Archbishop who opposed Pope Francis says he faces schism accusation

FILE PHOTO: Archbishop Carlo Maria Vigano speaks during a pro-life youth Mass at the Verizon Center in Washington

VATICAN CITY (Reuters) - Archbishop Carlo Maria Vigano, a senior Italian churchman who had called for Pope Francis to resign, said on Thursday he has been accused by the Vatican of schism and denying the pope's legitimacy.

Vigano, the papal envoy in Washington from 2011-2016, said he had been summoned to the Palace of the Holy Office at the Vatican on Thursday, either in person or via a canon lawyer.

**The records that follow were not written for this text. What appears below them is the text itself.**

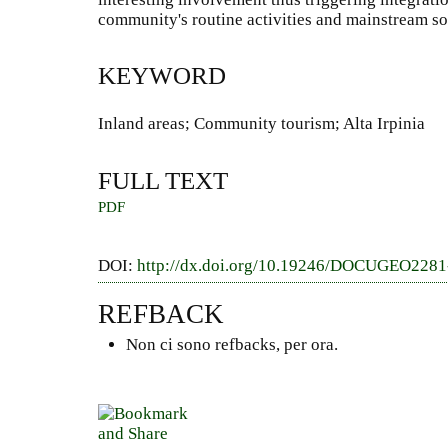
community's routine activities and mainstream so
KEYWORD
Inland areas; Community tourism; Alta Irpinia
FULL TEXT
PDF
DOI:
http://dx.doi.org/10.19246/DOCUGEO228
REFBACK
Non ci sono refbacks, per ora.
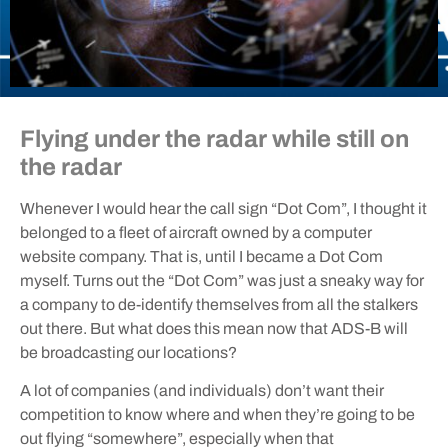
Flying under the radar while still on
the radar
Whenever I would hear the call sign “Dot Com”, I thought it
belonged to a fleet of aircraft owned by a computer
website company. That is, until I became a Dot Com
myself. Turns out the “Dot Com” was just a sneaky way for
a company to de-identify themselves from all the stalkers
out there. But what does this mean now that ADS-B will
be broadcasting our locations?
A lot of companies (and individuals) don’t want their
competition to know where and when they’re going to be
out flying “somewhere”, especially when that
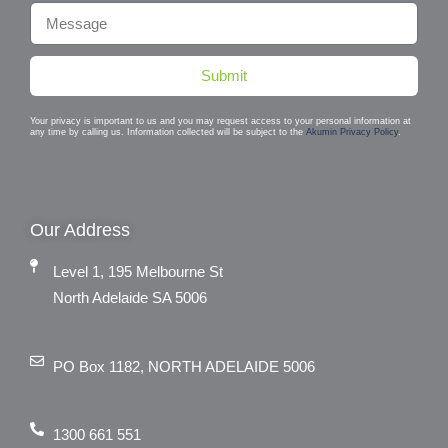
Submit
Your privacy is important to us and you may request access to your personal information at
any time by calling us. Information collected will be subject to the
Akumin Privacy Policy
.
Our Address
Level 1, 195 Melbourne St
North Adelaide SA 5006
PO Box 1182, NORTH ADELAIDE 5006
1300 661 551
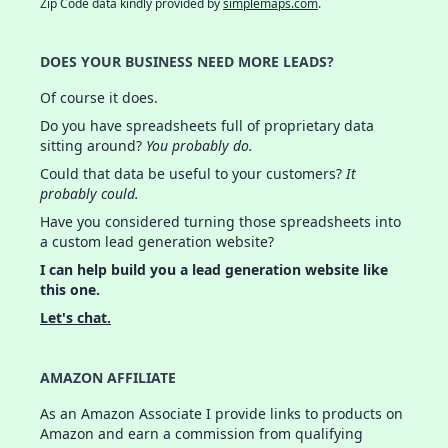
Zip Code data kindly provided by
simplemaps.com
.
DOES YOUR BUSINESS NEED MORE LEADS?
Of course it does.
Do you have spreadsheets full of proprietary data
sitting around?
You probably do.
Could that data be useful to your customers?
It
probably could.
Have you considered turning those spreadsheets into
a custom lead generation website?
I can help build you a lead generation website like
this one.
Let's chat.
AMAZON AFFILIATE
As an Amazon Associate I provide links to products on
Amazon and earn a commission from qualifying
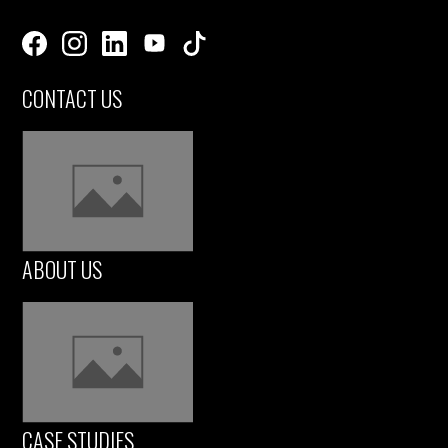
CONTACT US
ABOUT US
CASE STUDIES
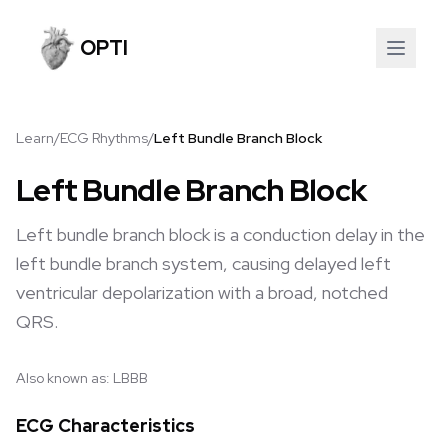
OPTI
Learn
/
ECG Rhythms
/
Left Bundle Branch Block
Left Bundle Branch Block
Left bundle branch block is a conduction delay in the
left bundle branch system, causing delayed left
ventricular depolarization with a broad, notched
QRS.
Also known as:
LBBB
ECG Characteristics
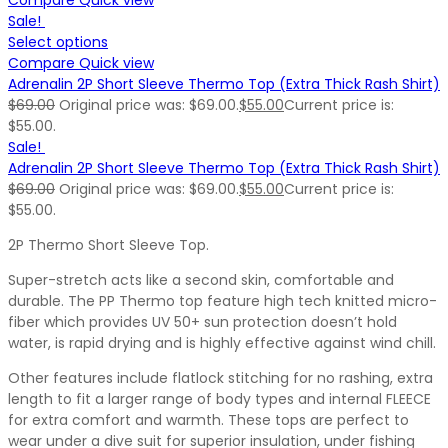
Sale!
Select options
Compare
Quick view
Adrenalin 2P Short Sleeve Thermo Top (Extra Thick Rash Shirt)
$
69.00
Original price was: $69.00.
$
55.00
Current price is:
$55.00.
Sale!
Adrenalin 2P Short Sleeve Thermo Top (Extra Thick Rash Shirt)
$
69.00
Original price was: $69.00.
$
55.00
Current price is:
$55.00.
2P Thermo Short Sleeve Top.
Super-stretch acts like a second skin, comfortable and
durable. The PP Thermo top feature high tech knitted micro-
fiber which provides UV 50+ sun protection doesn’t hold
water, is rapid drying and is highly effective against wind chill.
Other features include flatlock stitching for no rashing, extra
length to fit a larger range of body types and internal FLEECE
for extra comfort and warmth. These tops are perfect to
wear under a dive suit for superior insulation, under fishing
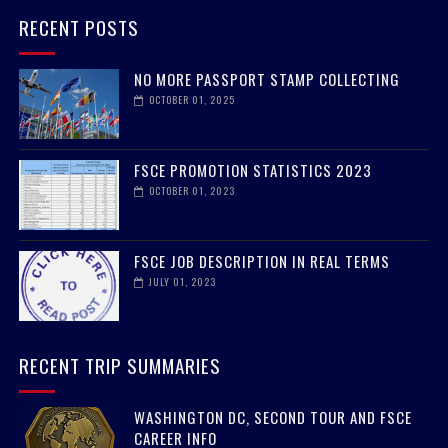
RECENT POSTS
NO MORE PASSPORT STAMP COLLECTING
OCTOBER 01, 2025
FSCE PROMOTION STATISTICS 2023
OCTOBER 01, 2023
FSCE JOB DESCRIPTION IN REAL TERMS
JULY 01, 2023
RECENT TRIP SUMMARIES
WASHINGTON DC, SECOND TOUR AND FSCE
CAREER INFO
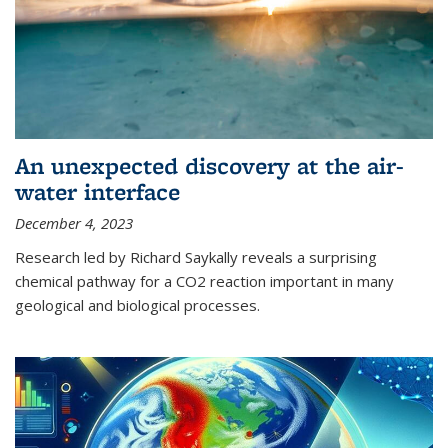
An unexpected discovery at the air-
water interface
December 4, 2023
Research led by Richard Saykally reveals a surprising
chemical pathway for a CO2 reaction important in many
geological and biological processes.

"I assume that the sentence has already been prepared, given that it is an extrajudicial process," he said on X, referring to a fast-track mechanism used by the Church.

Vigano, the papal envoy in Washington from 2011-2016, did not say whether he attended or was represented.

The archbishop went into hiding in 2018 after conservative media published an 11-page statement in which he alleged the pope knew for years about sexual misconduct by an American cardinal and did nothing about it.

The Vatican has rejected the accusation of a cover-up of sexual misconduct. It was not immediately available for comment on Thursday.

Vigano said he was informed of the accusations against him by the Vatican's doctrinal office, the Dicastery for the Doctrine of the Faith.

"I regard the accusations against me as an honor," he added.

The Vatican document warned Vigano that he would be judged in his absence should he fail to appear, or to provide a written defence submitted by June 28.

Possible punishments could include removal from religious office or a bar on exercising the ministry.

"Archbishop Vigano has taken some attitudes and some actions for which he must answer," Cardinal Pietro Parolin, the Vatican's secretary of state, was quoted as saying in a report on the Vatican News website.

Italian media reported in the past that Vigano was upset because he was never made a cardinal by former Pope Benedict or because Francis blocked his further advancement in the Church.